For the example at hand, the boot interface file for A would look like the following:
module A where newtype TA = MkTA GHC.Base.Int |
The syntax is similar to a normal Haskell source file, but with some important differences:
Non-local entities must be qualified with their original defining module. Qualifying by a module which just re-exports the entity won't do. In particular, most Prelude entities aren't actually defined in the Prelude (see for example GHC.Base.Int in the above example). HINT: to find out the fully-qualified name for entities in the Prelude (or anywhere for that matter), try using GHCi's :info command, eg.
Prelude> :m -Prelude > :i IO.IO -- GHC.IOBase.IO is a type constructor newtype GHC.IOBase.IO a ... |
Only data, type, newtype, class, and type signature declarations may be included. You cannot declare instances or derive them automatically.
Notice that we only put the declaration for the newtype TA in the hi-boot file, not the signature for f, since f isn't used by B.
If you want an hi-boot file to export a data type, but you don't want to give its constructors (because the constructors aren't used by the SOURCE-importing module), you can write simply:
module A where data TA |
(You must write all the type parameters, but leave out the '=' and everything that follows it.)
Haskell specifies that when compiling module M, any instance declaration in any module "below" M is visible. (Module A is "below" M if A is imported directly by M, or if A is below a module that M imports directly.) In principle, GHC must therefore read the interface files of every module below M, just in case they contain an instance declaration that matters to M. This would be a disaster in practice, so GHC tries to be clever.
In particular, if an instance declaration is in the same module as the definition of any type or class mentioned in the head of the instance declaration, then GHC has to visit that interface file anyway. Example:
module A where instance C a => D (T a) where ... data T a = ... |
The instance declaration is only relevant if the type T is in use, and if so, GHC will have visited A's interface file to find T's definition.
The only problem comes when a module contains an instance declaration and GHC has no other reason for visiting the module. Example:
module Orphan where instance C a => D (T a) where ... class C a where ... |
An orphan module contains at least one orphan instance or at least one orphan rule.
An instance declaration in a module M is an orphan instance if none of the type constructors or classes mentioned in the instance head (the part after the ``=>'') are declared in M.
Only the instance head counts.
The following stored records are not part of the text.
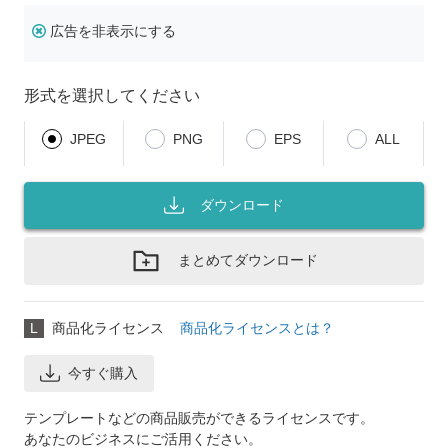
広告を非表示にする
形式を選択してください
JPEG
PNG
EPS
ALL
ダウンロード
まとめてダウンロード
L
商品化ライセンス
商品化ライセンスとは？
今すぐ購入
テンプレートなどの商品販売ができるライセンスです。
あなたのビジネスにご活用ください。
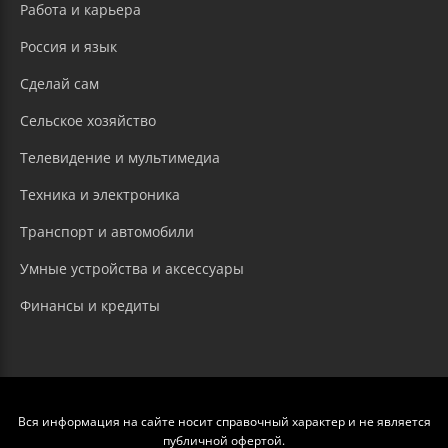
Работа и карьера
Россия и язык
Сделай сам
Сельское хозяйство
Телевидение и мультимедиа
Техника и электроника
Транспорт и автомобили
Умные устройства и аксессуары
Финансы и кредиты
Вся информация на сайте носит справочный характер и не является
публичной офертой.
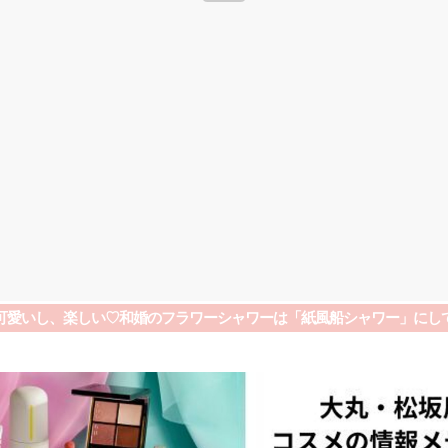
可愛いし、楽しい♡和婚のフラワーシャワーは「紙風船シャワー」にし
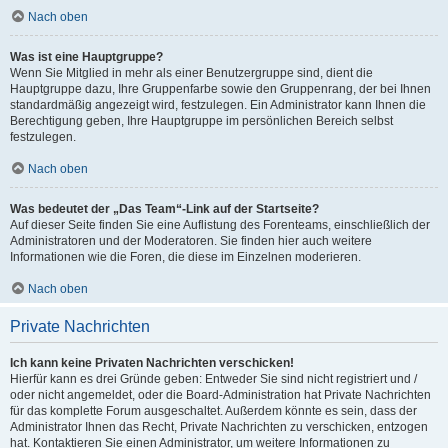
Nach oben
Was ist eine Hauptgruppe?
Wenn Sie Mitglied in mehr als einer Benutzergruppe sind, dient die
Hauptgruppe dazu, Ihre Gruppenfarbe sowie den Gruppenrang, der bei Ihnen
standardmäßig angezeigt wird, festzulegen. Ein Administrator kann Ihnen die
Berechtigung geben, Ihre Hauptgruppe im persönlichen Bereich selbst
festzulegen.
Nach oben
Was bedeutet der „Das Team“-Link auf der Startseite?
Auf dieser Seite finden Sie eine Auflistung des Forenteams, einschließlich der
Administratoren und der Moderatoren. Sie finden hier auch weitere
Informationen wie die Foren, die diese im Einzelnen moderieren.
Nach oben
Private Nachrichten
Ich kann keine Privaten Nachrichten verschicken!
Hierfür kann es drei Gründe geben: Entweder Sie sind nicht registriert und /
oder nicht angemeldet, oder die Board-Administration hat Private Nachrichten
für das komplette Forum ausgeschaltet. Außerdem könnte es sein, dass der
Administrator Ihnen das Recht, Private Nachrichten zu verschicken, entzogen
hat. Kontaktieren Sie einen Administrator, um weitere Informationen zu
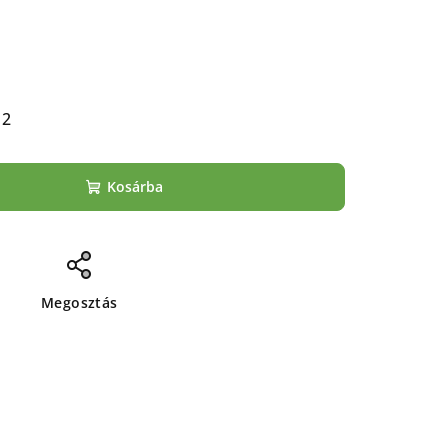
12
Kosárba
Megosztás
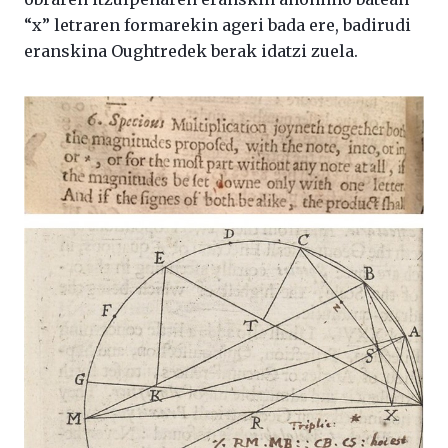
“x” letraren formarekin ageri bada ere, badirudi
eranskina Oughtredek berak idatzi zuela.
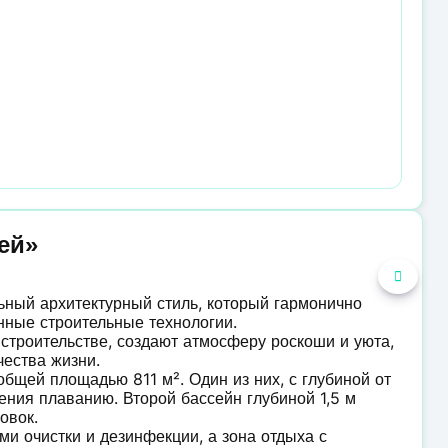
ей»
ьный архитектурный стиль, который гармонично
нные строительные технологии.
строительстве, создают атмосферу роскоши и уюта,
ества жизни.
бщей площадью 811 м². Один из них, с глубиной от
учения плаванию. Второй бассейн глубиной 1,5 м
овок.
и очистки и дезинфекции, а зона отдыха с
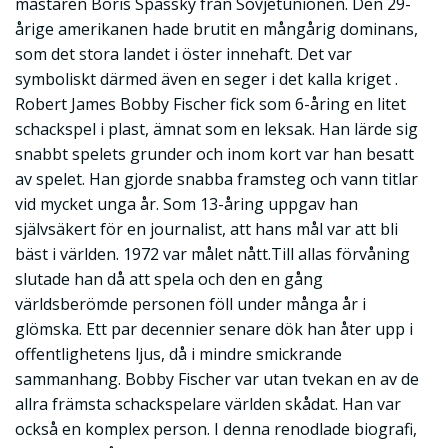
mästaren Boris Spassky från Sovjetunionen. Den 29-
årige amerikanen hade brutit en mångårig dominans,
som det stora landet i öster innehaft. Det var
symboliskt därmed även en seger i det kalla kriget .
Robert James Bobby Fischer fick som 6-åring en litet
schackspel i plast, ämnat som en leksak. Han lärde sig
snabbt spelets grunder och inom kort var han besatt
av spelet. Han gjorde snabba framsteg och vann titlar
vid mycket unga år. Som 13-åring uppgav han
självsäkert för en journalist, att hans mål var att bli
bäst i världen. 1972 var målet nått.Till allas förvåning
slutade han då att spela och den en gång
världsberömde personen föll under många år i
glömska. Ett par decennier senare dök han åter upp i
offentlighetens ljus, då i mindre smickrande
sammanhang. Bobby Fischer var utan tvekan en av de
allra främsta schackspelare världen skådat. Han var
också en komplex person. I denna renodlade biografi,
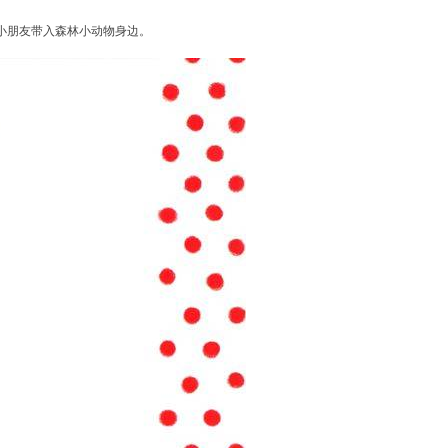
小朋友带入森林小动物身边。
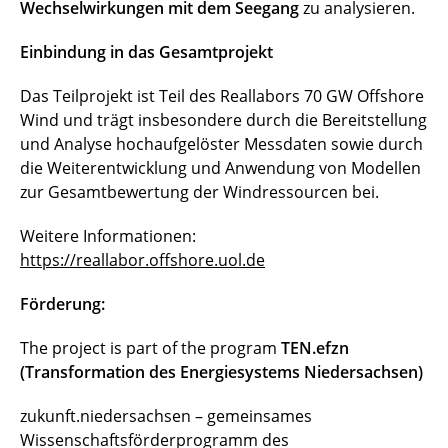
Wechselwirkungen mit dem Seegang
zu analysieren.
Einbindung in das Gesamtprojekt
Das Teilprojekt ist Teil des Reallabors 70 GW Offshore
Wind und trägt insbesondere durch die Bereitstellung
und Analyse hochaufgelöster Messdaten sowie durch
die Weiterentwicklung und Anwendung von Modellen
zur Gesamtbewertung der Windressourcen bei.
Weitere Informationen:
https://reallabor.offshore.uol.de
Förderung:
The project is part of the program
TEN.efzn
(Transformation des Energiesystems Niedersachsen)
zukunft.niedersachsen – gemeinsames
Wissenschaftsförderprogramm des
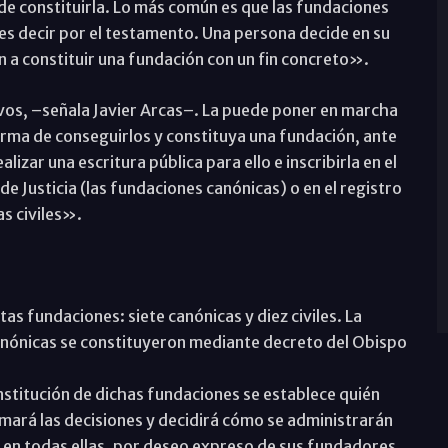
 de constituirla. Lo más común es que las fundaciones
es decir por el testamento. Una persona decide en su
 a constituir una fundación con un fin concreto».
os, –señala Javier Arcas–. La puede poner en marcha
orma de conseguirlos y constituya una fundación, ante
lizar una escritura pública para ello e inscribirla en el
de Justicia (las fundaciones canónicas) o en el registro
as civiles».
as fundaciones: siete canónicas y diez civiles. La
 canónicas se constituyeron mediante decreto del Obispo
constitución de dichas fundaciones se establece quién
omará las decisiones y decidirá cómo se administrarán
e en todas ellas, por deseo expreso de sus fundadores.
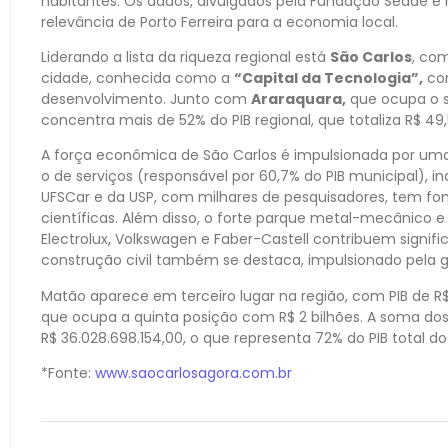
habitantes. Os dados, divulgados pela Fundação Seade e 
relevância de Porto Ferreira para a economia local.
Liderando a lista da riqueza regional está
São Carlos
, com
cidade, conhecida como a
“Capital da Tecnologia”,
con
desenvolvimento. Junto com
Araraquara,
que ocupa o se
concentra mais de 52% do PIB regional, que totaliza R$ 49,
A força econômica de São Carlos é impulsionada por um
o de serviços (responsável por 60,7% do PIB municipal), i
UFSCar e da USP, com milhares de pesquisadores, tem f
científicas. Além disso, o forte parque metal-mecânico
Electrolux, Volkswagen e Faber-Castell contribuem signif
construção civil também se destaca, impulsionado pela g
Matão aparece em terceiro lugar na região, com PIB de R$ 
que ocupa a quinta posição com R$ 2 bilhões. A soma dos 
R$ 36.028.698.154,00, o que representa 72% do PIB total do
*Fonte:
www.saocarlosagora.com.br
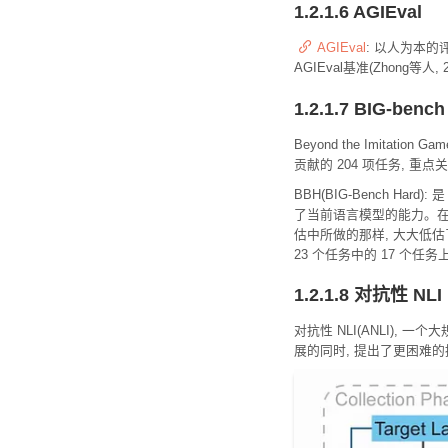
1.2.1.6 AGIEval
AGIEval
: 以人为本
AGIEval基准(Zhon
1.2.1.7 BIG-bench
Beyond the Imitat
贡献的 204 项任务,
BBH(BIG-Bench Ha
了当前语言模型的能力。在这些
估中所做的那样, 大大低估了
23 个任务中的 17 个
1.2.1.8 对抗性 NLI
对抗性 NLI(ANLI)
展的同时, 提出了更困难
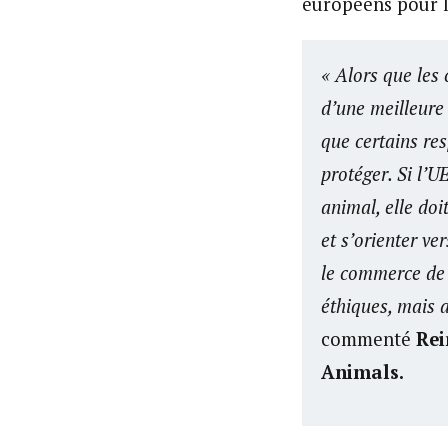
européens pour l
« Alors que les
d’une meilleure
que certains res
protéger. Si l’U
animal, elle do
et s’orienter ve
le commerce de 
éthiques, mais 
commenté
Rei
Animals.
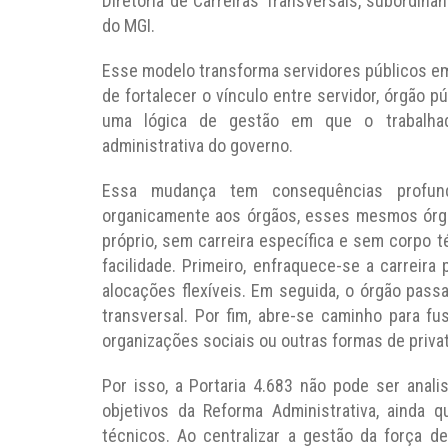
Diretoria de Carreiras Transversais, subordinan
do MGI.
Esse modelo transforma servidores públicos em 
de fortalecer o vínculo entre servidor, órgão pú
uma lógica de gestão em que o trabalhad
administrativa do governo.
Essa mudança tem consequências profun
organicamente aos órgãos, esses mesmos órgã
próprio, sem carreira específica e sem corpo
facilidade. Primeiro, enfraquece-se a carreira 
alocações flexíveis. Em seguida, o órgão pass
transversal. Por fim, abre-se caminho para fus
organizações sociais ou outras formas de privat
Por isso, a Portaria 4.683 não pode ser anali
objetivos da Reforma Administrativa, ainda 
técnicos. Ao centralizar a gestão da força de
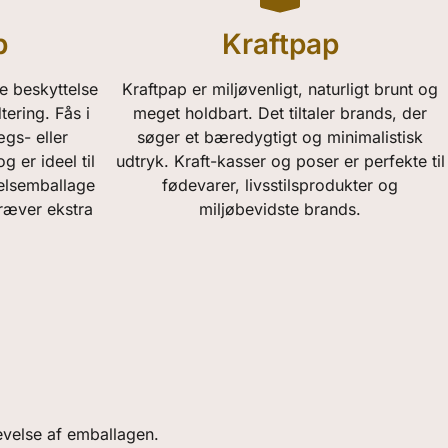
p
Kraftpap
e beskyttelse
Kraftpap er miljøvenligt, naturligt brunt og
ering. Fås i
meget holdbart. Det tiltaler brands, der
gs- eller
søger et bæredygtigt og minimalistisk
 er ideel til
udtryk. Kraft-kasser og poser er perfekte til
elsemballage
fødevarer, livsstilsprodukter og
kræver ekstra
miljøbevidste brands.
evelse af emballagen.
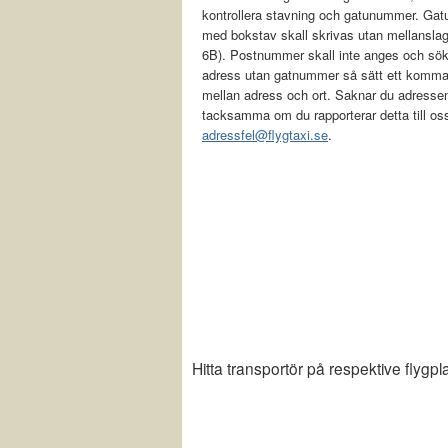
kontrollera stavning och gatunummer. Ga
med bokstav skall skrivas utan mellanslag
6B). Postnummer skall inte anges och sök
adress utan gatnummer så sätt ett komm
mellan adress och ort. Saknar du adressen
tacksamma om du rapporterar detta till os
adressfel@flygtaxi.se
.
Hitta transportör på respektive flygpl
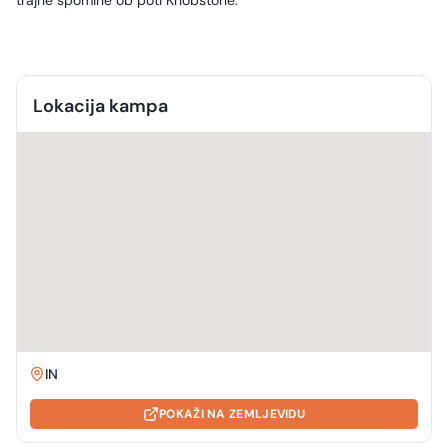
trajne spomine ob poti Knobstone.
Lokacija kampa
IN
POKAŽI NA ZEMLJEVIDU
In the example above, it is not good enough for C's declaration to be in module A; it must be the declaration of D or T.
A rewrite rule in a module M is an orphan rule if none of the variables, type constructors, or classes that are free in the left hand side of the rule are declared in M.
GHC identifies orphan modules, and visits the interface file of every orphan module below the module being compiled. This is usually wasted work, but there is no avoiding it. You should therefore do your best to have as few orphan modules as possible.
You can identify an orphan module by looking in its interface file, M.hi, using the --show-iface. If there is a ``!'' on the first line, GHC considers it an orphan module.